We see that the `negative` tensor returned now by the dataloader has trailing dimension 175, meaning that each validation query is scored against `4*175` negative heads/tails, which is larger than 500. This is due to the fact that the triple-specific negatives will not be equally split between the 4 shards, therefore some padding needs to be applied. The `negative_mask` returned by the negative sampler is used to identify the padding negative entities, so that the corresponding scores can be filtered out when computing the metrics.

We can now instantiate the inference model. We use the `besskge.metric.Evaluation` class to specify which metrics we want to compute and pass it to the BESS module. We now use a different flavour of BESS compared to training, namely `ScoreMovingBessKGE`: this is recommended when the number of negative entities to be fetched from other devices is large, as it is typically the case when using `TripleBasedShardedNegativeSampler`. While `EmbeddingMovingBessKGE` sends the negative embeddings to the device where the positive triple is scored, `ScoreMovingBessKGE` fetches the queries with an AllGather and computes negative scores on the shard where the negative entities are stored, and then sends back the scores to the original device. This allows to communicate scores instead of embeddings, which is usually cheaper, although it requires additional collective communications between devices. We encourage the reader to play with different configurations to see which one gives the shorter overall validation time.

In [None]:
val_options = poptorch.Options()
val_options.replication_factor = sharding.n_shard
val_options.deviceIterations(bs_valid.batches_per_step)
val_options.outputMode(poptorch.OutputMode.All)

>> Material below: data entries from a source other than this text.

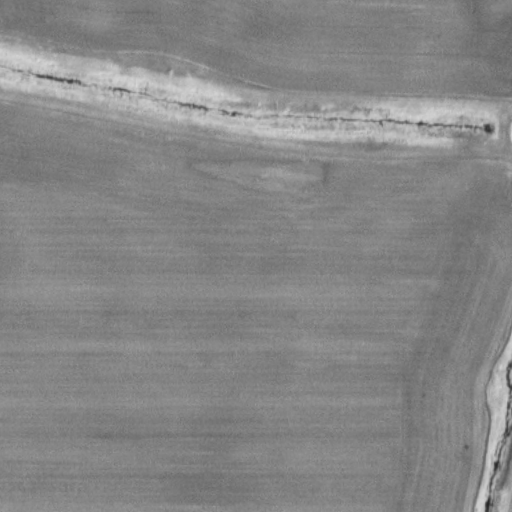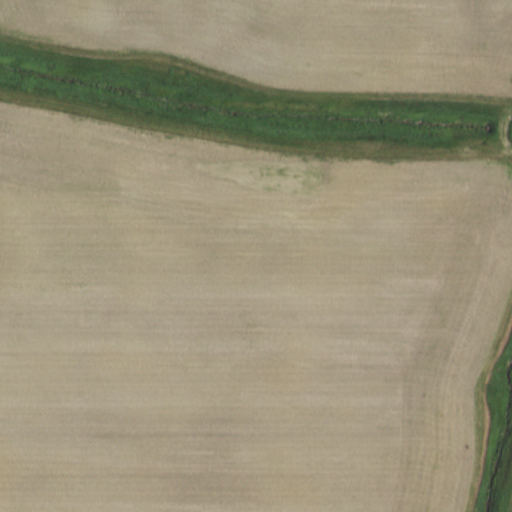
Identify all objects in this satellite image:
crop: (256, 255)
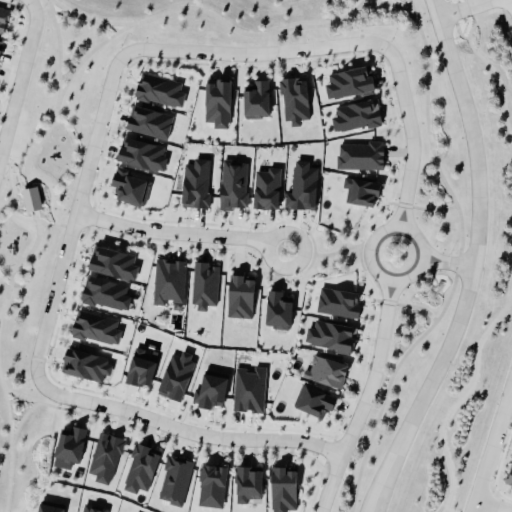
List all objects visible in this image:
road: (387, 2)
road: (360, 3)
road: (206, 9)
road: (464, 9)
building: (3, 19)
road: (455, 21)
building: (1, 44)
road: (59, 46)
road: (90, 52)
road: (258, 53)
road: (20, 72)
building: (350, 83)
building: (160, 92)
building: (258, 100)
building: (295, 100)
building: (219, 104)
building: (357, 116)
building: (150, 123)
road: (97, 130)
road: (67, 131)
road: (429, 134)
road: (410, 138)
road: (511, 144)
building: (143, 155)
building: (361, 157)
building: (197, 185)
building: (234, 186)
building: (130, 188)
building: (303, 188)
building: (268, 189)
building: (362, 192)
road: (14, 193)
building: (32, 200)
road: (50, 200)
road: (431, 208)
road: (179, 233)
road: (328, 253)
road: (492, 256)
road: (471, 262)
road: (445, 263)
building: (114, 264)
road: (5, 273)
road: (399, 281)
building: (169, 282)
building: (205, 287)
road: (10, 295)
building: (106, 295)
road: (52, 298)
building: (241, 298)
building: (339, 303)
road: (413, 305)
building: (279, 312)
building: (96, 329)
building: (332, 337)
building: (87, 366)
building: (143, 369)
building: (327, 372)
building: (178, 376)
road: (389, 380)
building: (250, 390)
building: (212, 393)
road: (363, 398)
building: (314, 402)
road: (187, 433)
building: (70, 448)
building: (105, 459)
building: (141, 470)
building: (510, 478)
building: (175, 481)
building: (249, 484)
building: (213, 487)
building: (284, 489)
road: (492, 505)
building: (50, 509)
building: (92, 509)
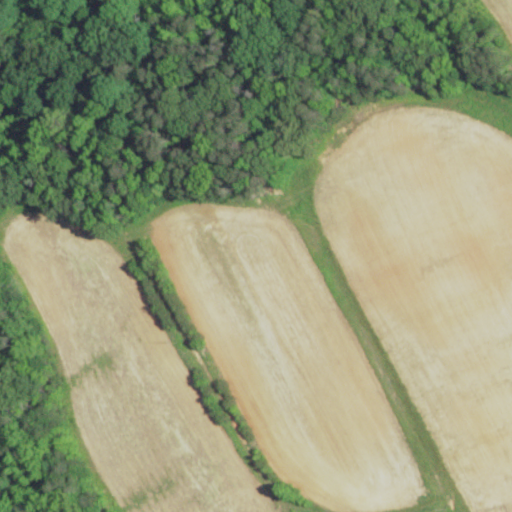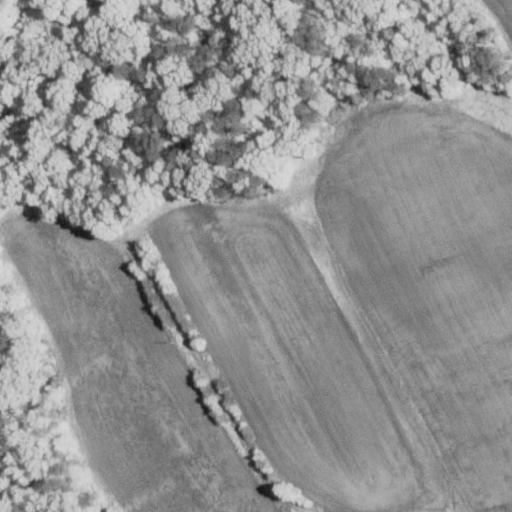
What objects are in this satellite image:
road: (283, 498)
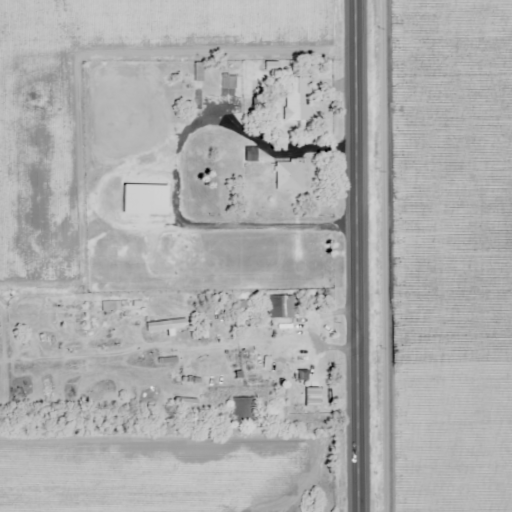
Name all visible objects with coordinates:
building: (295, 98)
building: (286, 175)
building: (142, 198)
road: (364, 256)
building: (278, 306)
building: (240, 411)
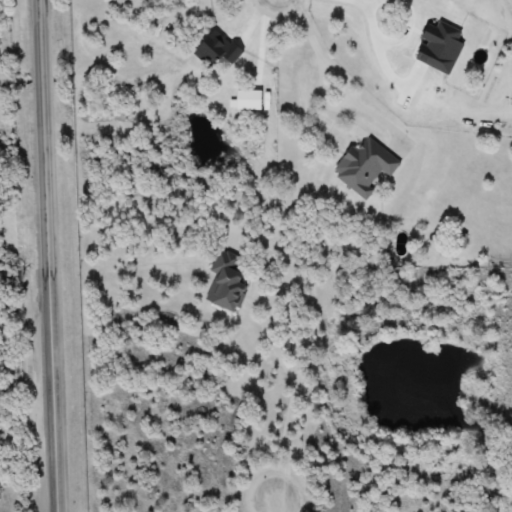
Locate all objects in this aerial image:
road: (383, 54)
building: (361, 165)
building: (362, 166)
building: (458, 240)
building: (458, 241)
road: (51, 256)
building: (224, 282)
building: (224, 283)
road: (296, 346)
road: (279, 503)
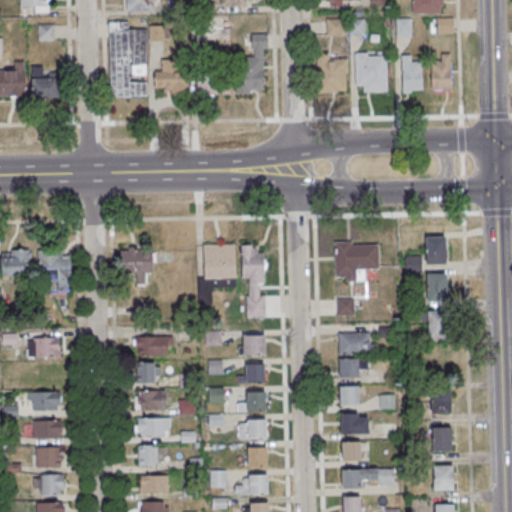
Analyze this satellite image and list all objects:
building: (233, 2)
building: (338, 2)
building: (142, 4)
building: (33, 5)
building: (426, 7)
building: (444, 25)
building: (334, 27)
building: (357, 27)
building: (403, 27)
building: (129, 58)
road: (457, 63)
building: (252, 67)
building: (370, 71)
building: (332, 74)
building: (411, 74)
building: (441, 74)
building: (175, 77)
building: (12, 79)
building: (212, 83)
building: (43, 84)
road: (491, 116)
road: (509, 116)
road: (332, 119)
road: (460, 139)
traffic signals: (493, 139)
road: (432, 140)
road: (323, 148)
road: (256, 163)
road: (460, 165)
road: (445, 166)
road: (338, 167)
road: (110, 173)
road: (257, 179)
road: (461, 191)
traffic signals: (494, 191)
road: (403, 192)
road: (494, 213)
road: (511, 213)
road: (239, 218)
building: (435, 249)
road: (91, 255)
road: (296, 255)
road: (496, 255)
building: (354, 260)
building: (136, 261)
building: (16, 262)
building: (216, 268)
building: (56, 271)
building: (254, 280)
building: (436, 287)
building: (345, 306)
building: (438, 324)
building: (356, 343)
building: (151, 344)
building: (253, 344)
building: (43, 347)
building: (439, 356)
road: (465, 358)
building: (350, 367)
building: (146, 372)
building: (252, 374)
building: (348, 395)
building: (150, 399)
building: (44, 401)
building: (253, 401)
building: (440, 401)
building: (386, 402)
building: (354, 424)
building: (152, 426)
building: (47, 428)
building: (251, 428)
building: (387, 430)
building: (441, 438)
building: (350, 451)
building: (150, 454)
building: (48, 456)
building: (256, 456)
building: (366, 477)
building: (443, 477)
building: (217, 478)
building: (153, 483)
building: (50, 484)
building: (252, 485)
building: (351, 504)
building: (49, 506)
building: (154, 506)
building: (255, 507)
building: (443, 507)
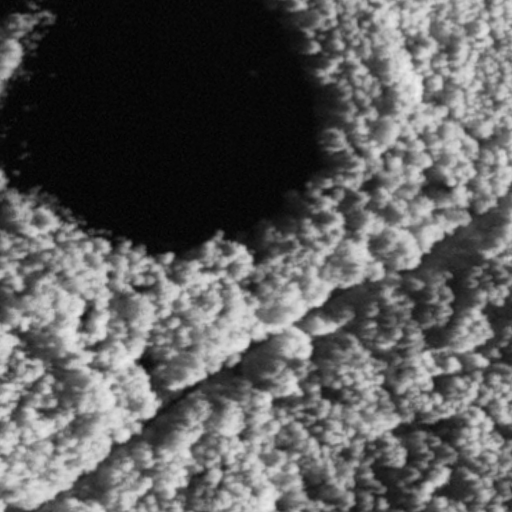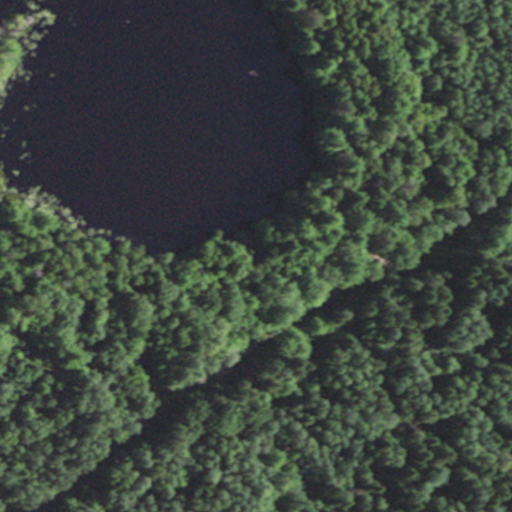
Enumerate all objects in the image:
road: (274, 334)
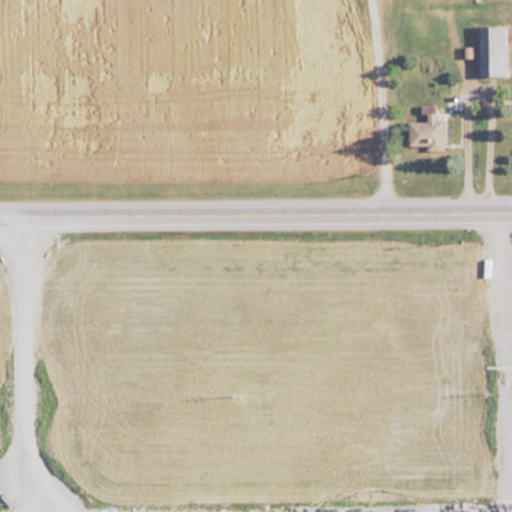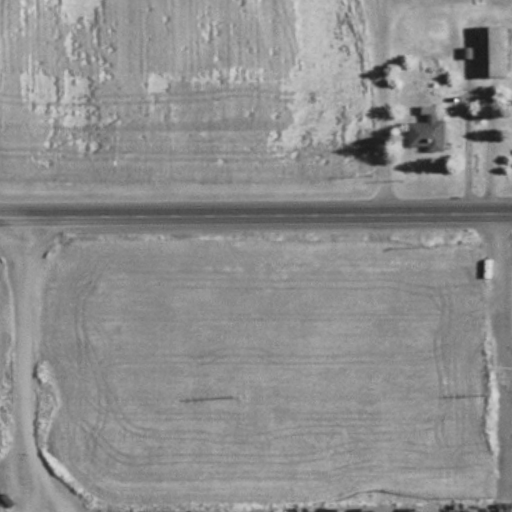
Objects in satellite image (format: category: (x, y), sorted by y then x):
building: (492, 50)
road: (476, 80)
road: (376, 109)
building: (426, 133)
road: (256, 219)
road: (506, 365)
road: (19, 366)
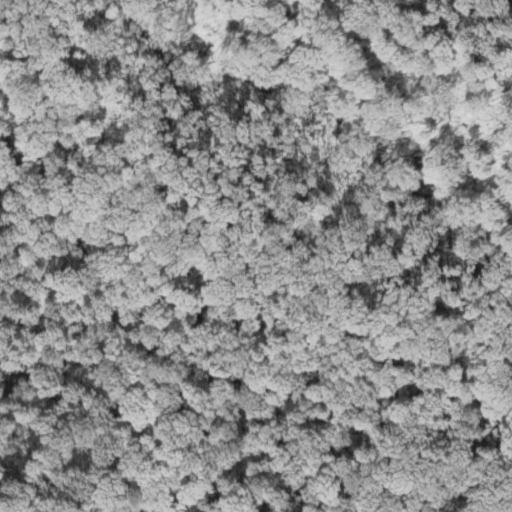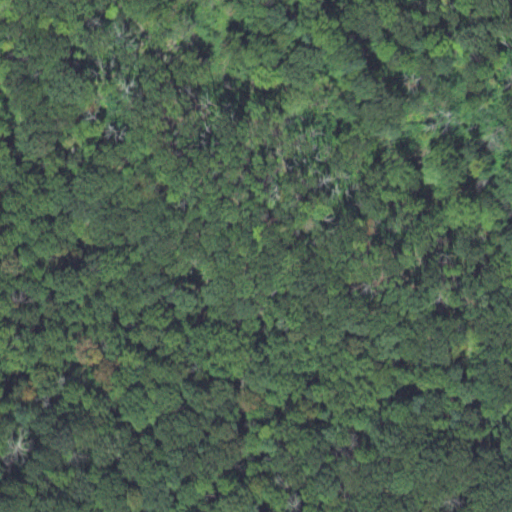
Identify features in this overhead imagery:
road: (265, 219)
park: (256, 256)
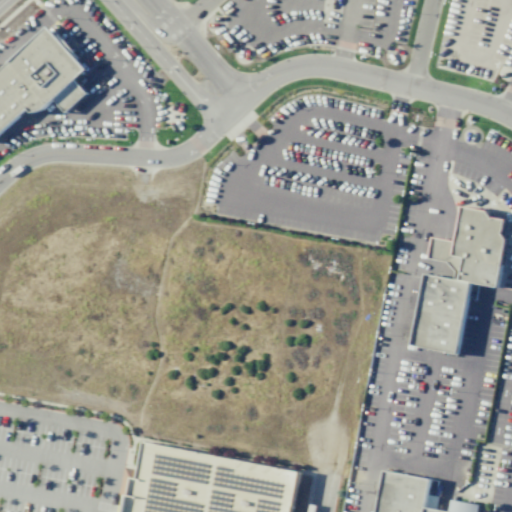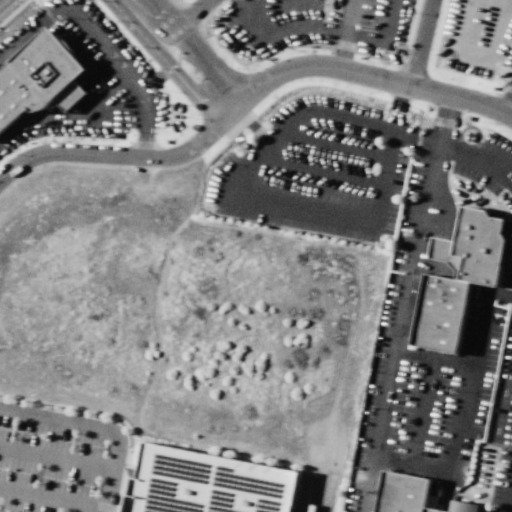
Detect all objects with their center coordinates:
road: (148, 24)
road: (288, 35)
road: (196, 52)
road: (475, 58)
road: (165, 63)
road: (368, 77)
building: (39, 78)
road: (506, 99)
road: (292, 116)
road: (333, 145)
road: (120, 156)
road: (321, 171)
road: (369, 222)
building: (479, 246)
building: (445, 254)
building: (457, 278)
road: (406, 306)
road: (509, 307)
building: (439, 312)
road: (421, 408)
road: (97, 426)
road: (381, 430)
road: (453, 452)
road: (56, 459)
parking lot: (47, 470)
building: (209, 480)
building: (203, 484)
building: (411, 495)
road: (52, 499)
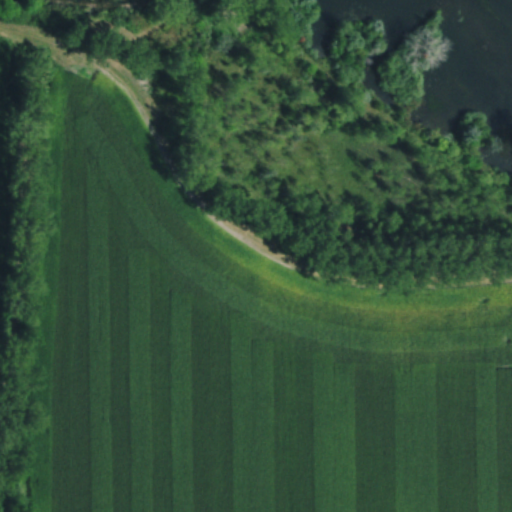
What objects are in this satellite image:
road: (271, 16)
crop: (233, 347)
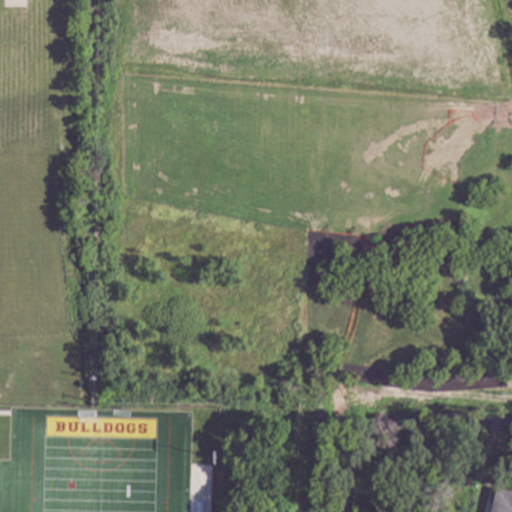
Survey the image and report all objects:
road: (508, 107)
park: (311, 218)
road: (325, 448)
park: (96, 464)
building: (500, 501)
building: (500, 502)
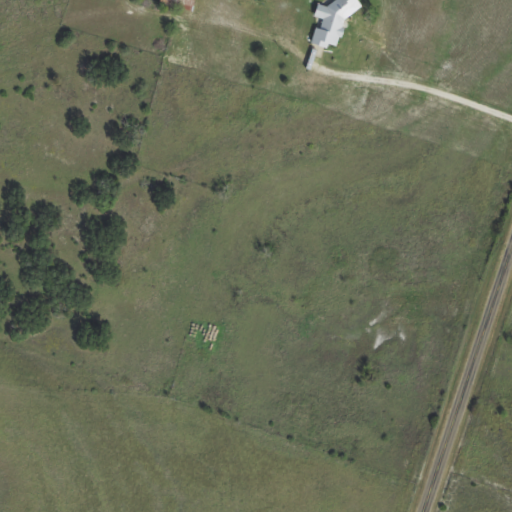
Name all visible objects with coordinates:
building: (178, 3)
building: (331, 23)
road: (412, 84)
road: (466, 378)
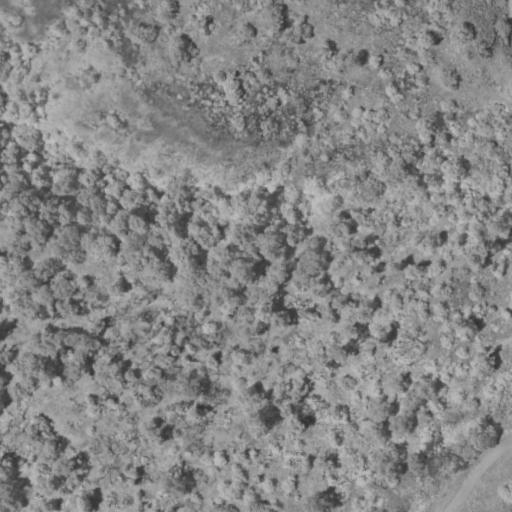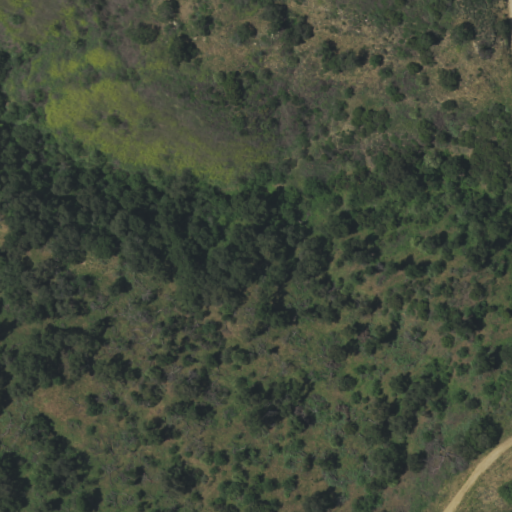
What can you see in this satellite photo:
road: (475, 471)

valid_dl = bs_valid.get_dataloader(options=val_options, shuffle=False, num_workers=5, persistent_workers=True)

# Each triple is now to be scored against a specific set of negatives, so we turn off negative sample sharing
transe_score_fn.negative_sample_sharing = False
evaluator = Evaluation(["mrr", "hits@1", "hits@5", "hits@10"])
model_inf = ScoreMovingBessKGE(sharding=sharding, negative_sampler=ns_valid, score_fn=transe_score_fn, evaluation=evaluator)

poptorch_model_inf = poptorch.inferenceModel(model_inf, options=val_options)

poptorch_model_inf.entity_embedding.replicaGrouping(
            poptorch.CommGroupType.NoGrouping,
            0,
            poptorch.VariableRetrievalMode.OnePerGroup,
        )

# Compile model
batch = next(iter(valid_dl))
_ = batch.pop("triple_mask")
res = poptorch_model_inf(**{k: v.flatten(end_dim=1) for k, v in batch.items()})

In [None]:
# Perform validation and print metrics

val_log = []
val_time = []
start_time = time.time()
# The final value of n_val_queries will be twice the number of triples in the validation set
# as each triple is scored against negative heads and negative tails separately
n_val_queries = 0
for batch_val in valid_dl:
    triple_mask = batch_val.pop("triple_mask")
    step_start_time = time.time()
    res = poptorch_model_inf(**{k: v.flatten(end_dim=1) for k, v in batch_val.items()})
    
    n_val_queries += triple_mask.sum()
    # Filter out padding triples using triple_mask
    val_log.append({k: v[triple_mask.flatten()].sum() for k, v in res["metrics"].items()})
    val_time.append(time.time()-step_start_time)

print(f"Validation time (sec): {(time.time() - start_time):.5f}, average step time (sec): {np.mean(val_time):.5f}\n")

for metric in val_log[0].keys():
    reduced_metric = sum([l[metric] for l in val_log]) / n_val_queries
    print("%s : %f" % (metric, reduced_metric))

What next? You can try training with different combinations of KGE models, embedding sizes and loss functions (see `besskge.scoring` and `besskge.loss`), change the number of negative samples and the sampling scheme (for instance, try training with `TypeBasedShardedNegativeSampler`).

If you are interested in using these models to make predictions based on incomplete queries, have a look at the [yago_topk_prediction](yago_topk_prediction.ipynb) notebook.